**PROBLEM DESCRIPTION**
Copy out the lines from the one with "genus: Comandra" to the one with "locality: Biltmore", including both of those lines.

**RECORDS FOR THIS EXERCISE**
— start —

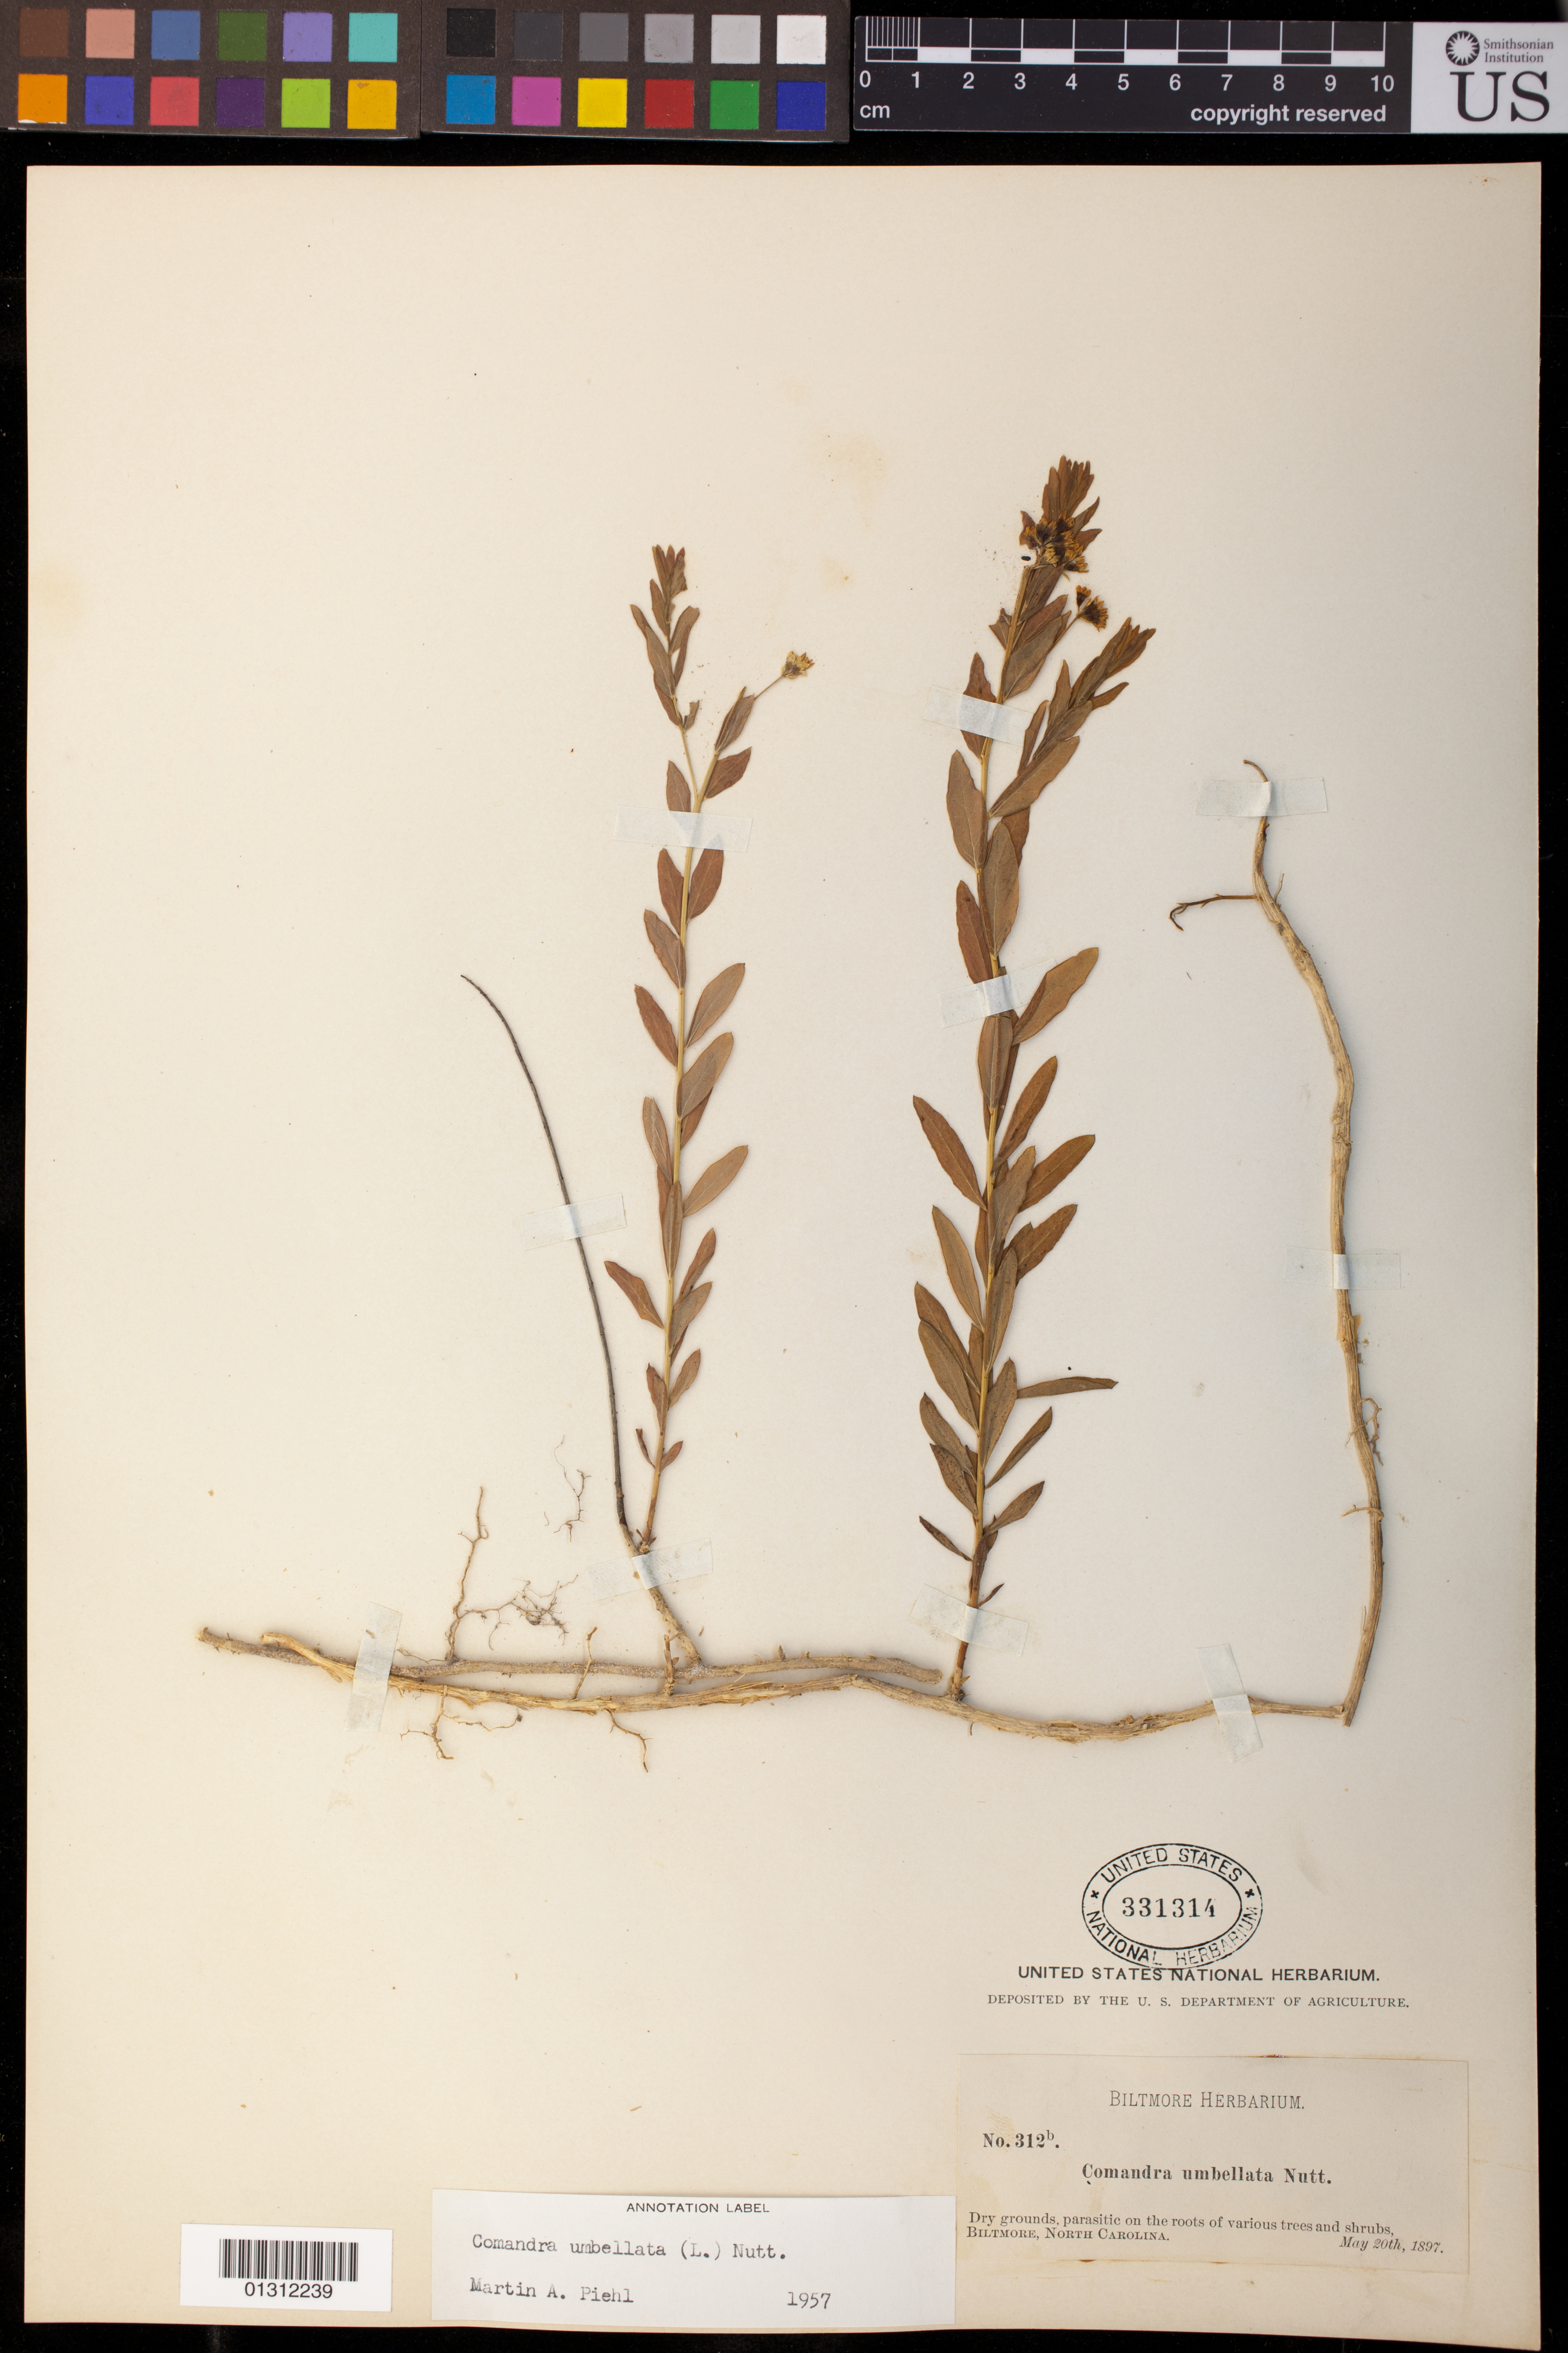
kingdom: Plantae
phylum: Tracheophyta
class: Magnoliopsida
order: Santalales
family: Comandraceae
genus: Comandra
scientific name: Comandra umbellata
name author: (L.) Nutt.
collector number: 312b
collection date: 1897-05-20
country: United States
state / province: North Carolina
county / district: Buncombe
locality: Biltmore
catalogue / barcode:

— end —
— start —

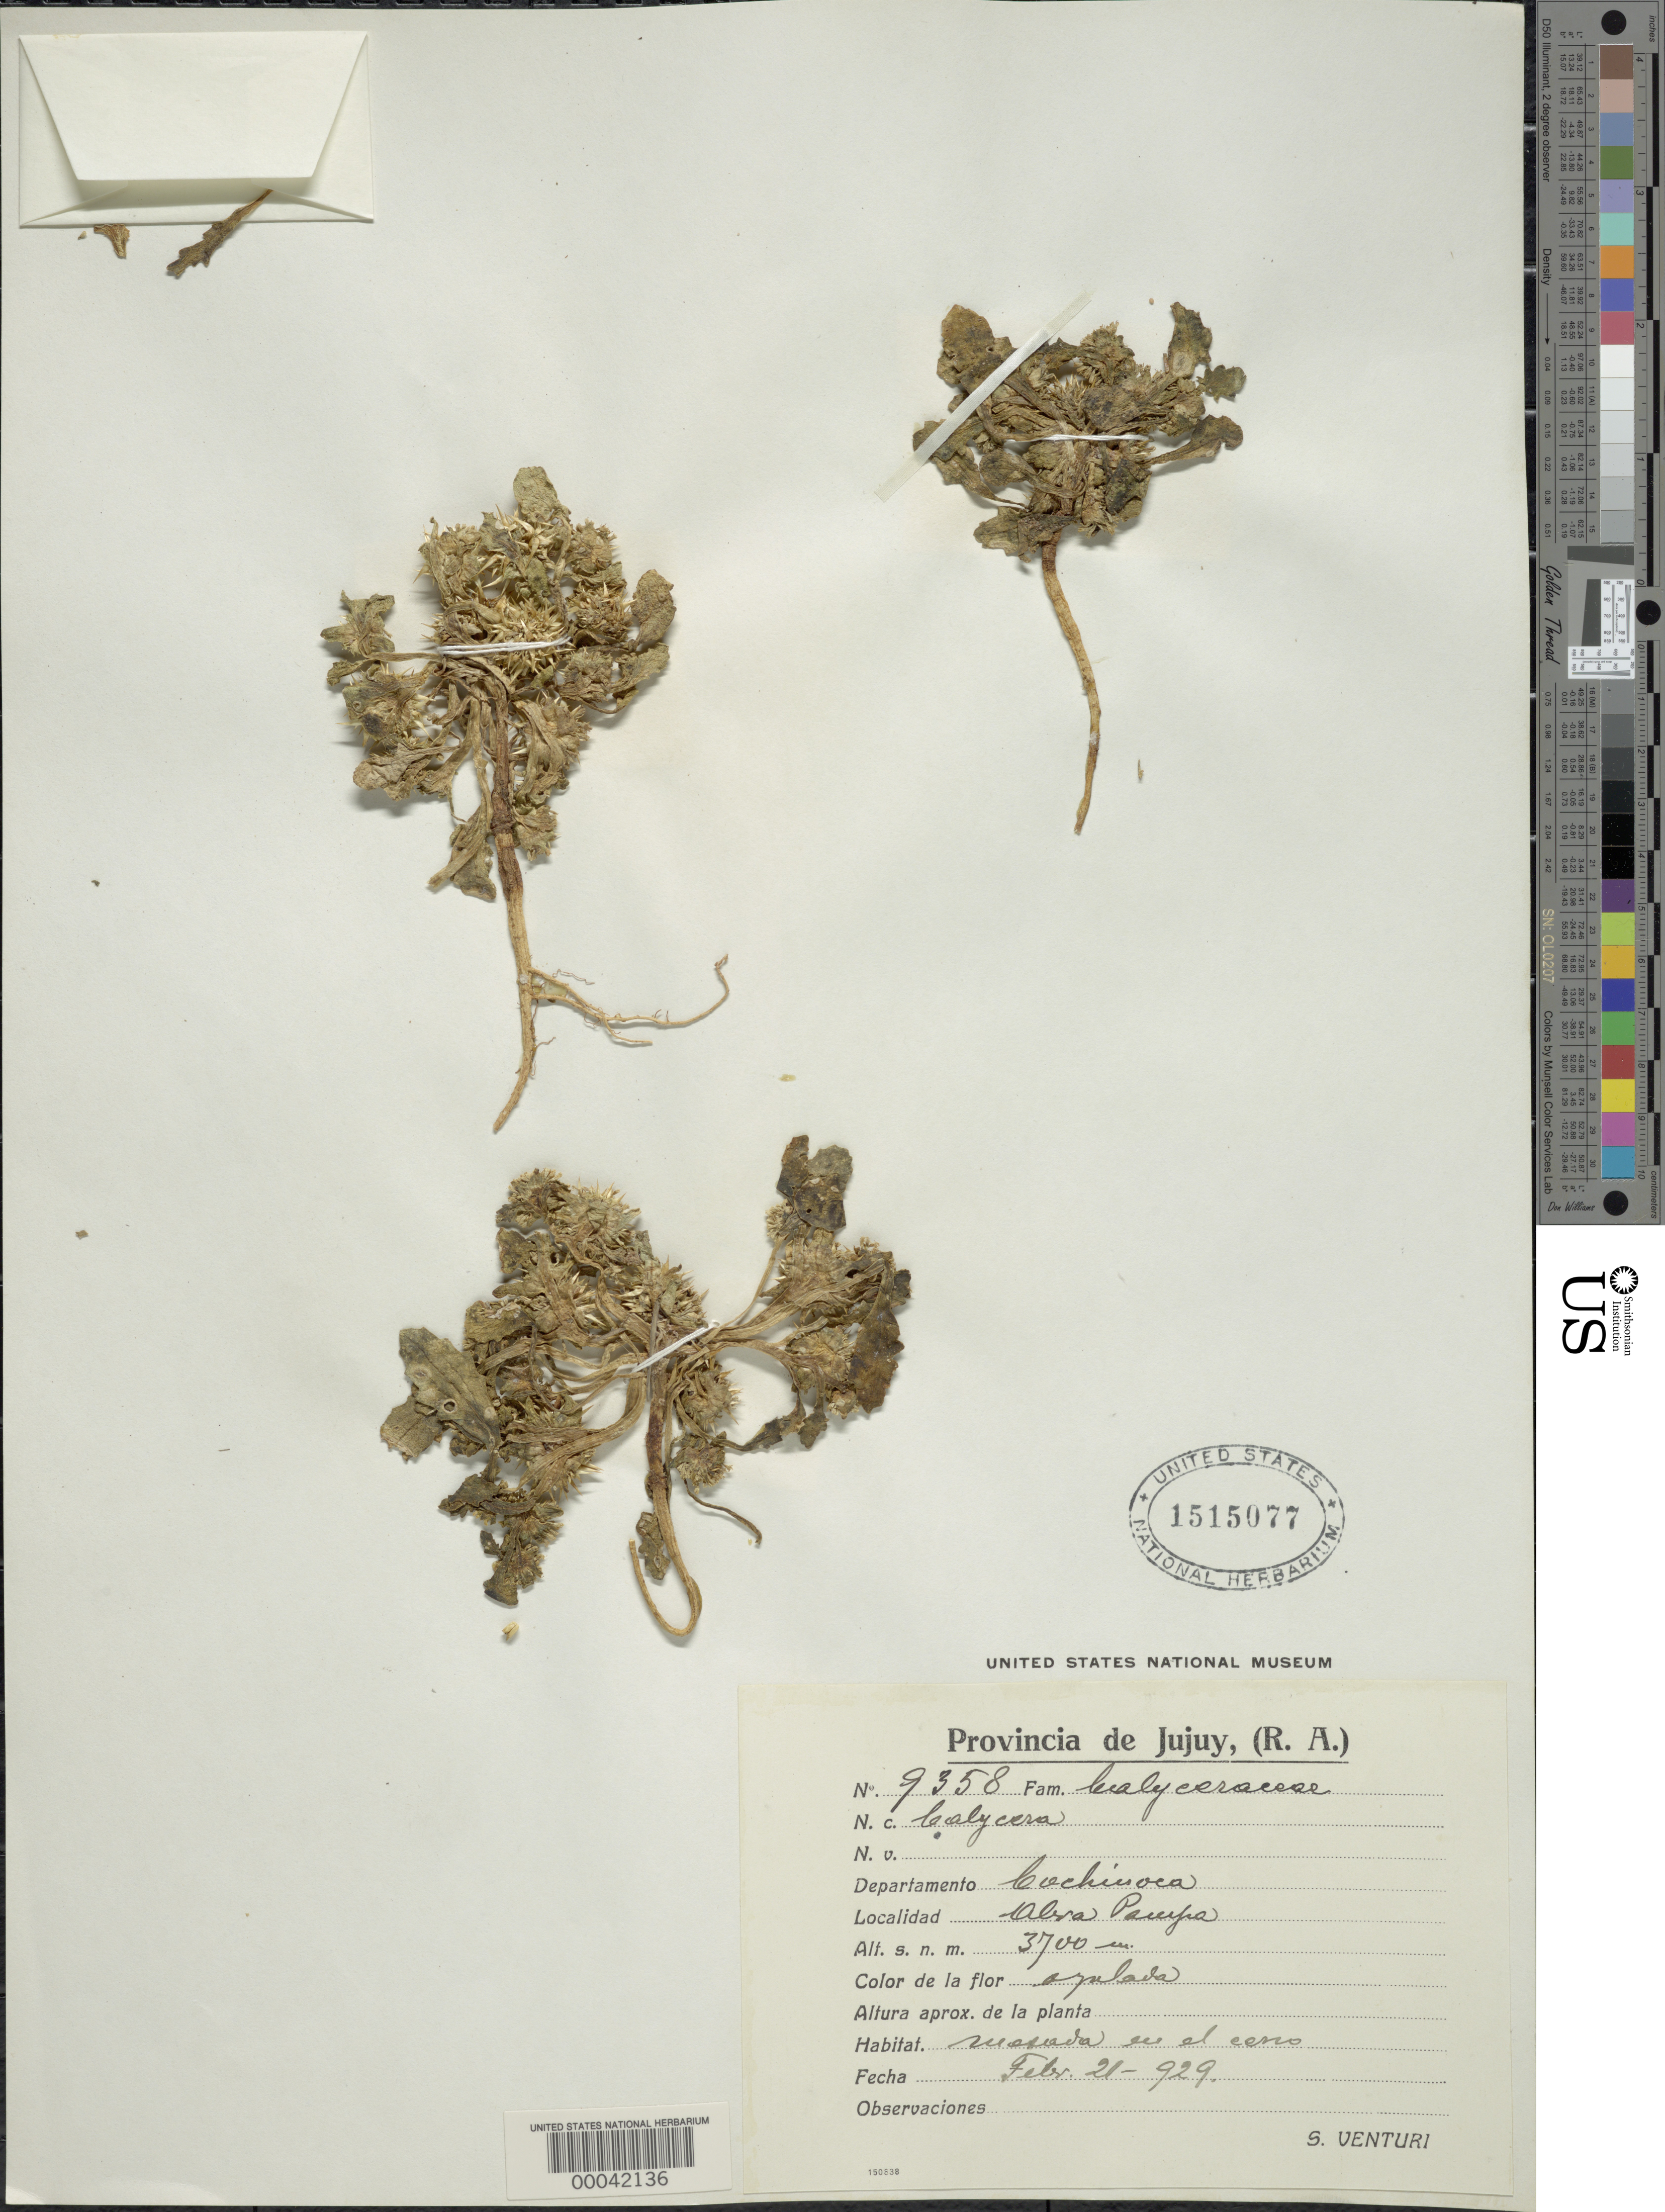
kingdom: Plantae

— end —

**ANSWER TO THE EXERCISE**
genus: Comandra
scientific name: Comandra umbellata
name author: (L.) Nutt.
collector number: 312b
collection date: 1897-05-20
country: United States
state / province: North Carolina
county / district: Buncombe
locality: Biltmore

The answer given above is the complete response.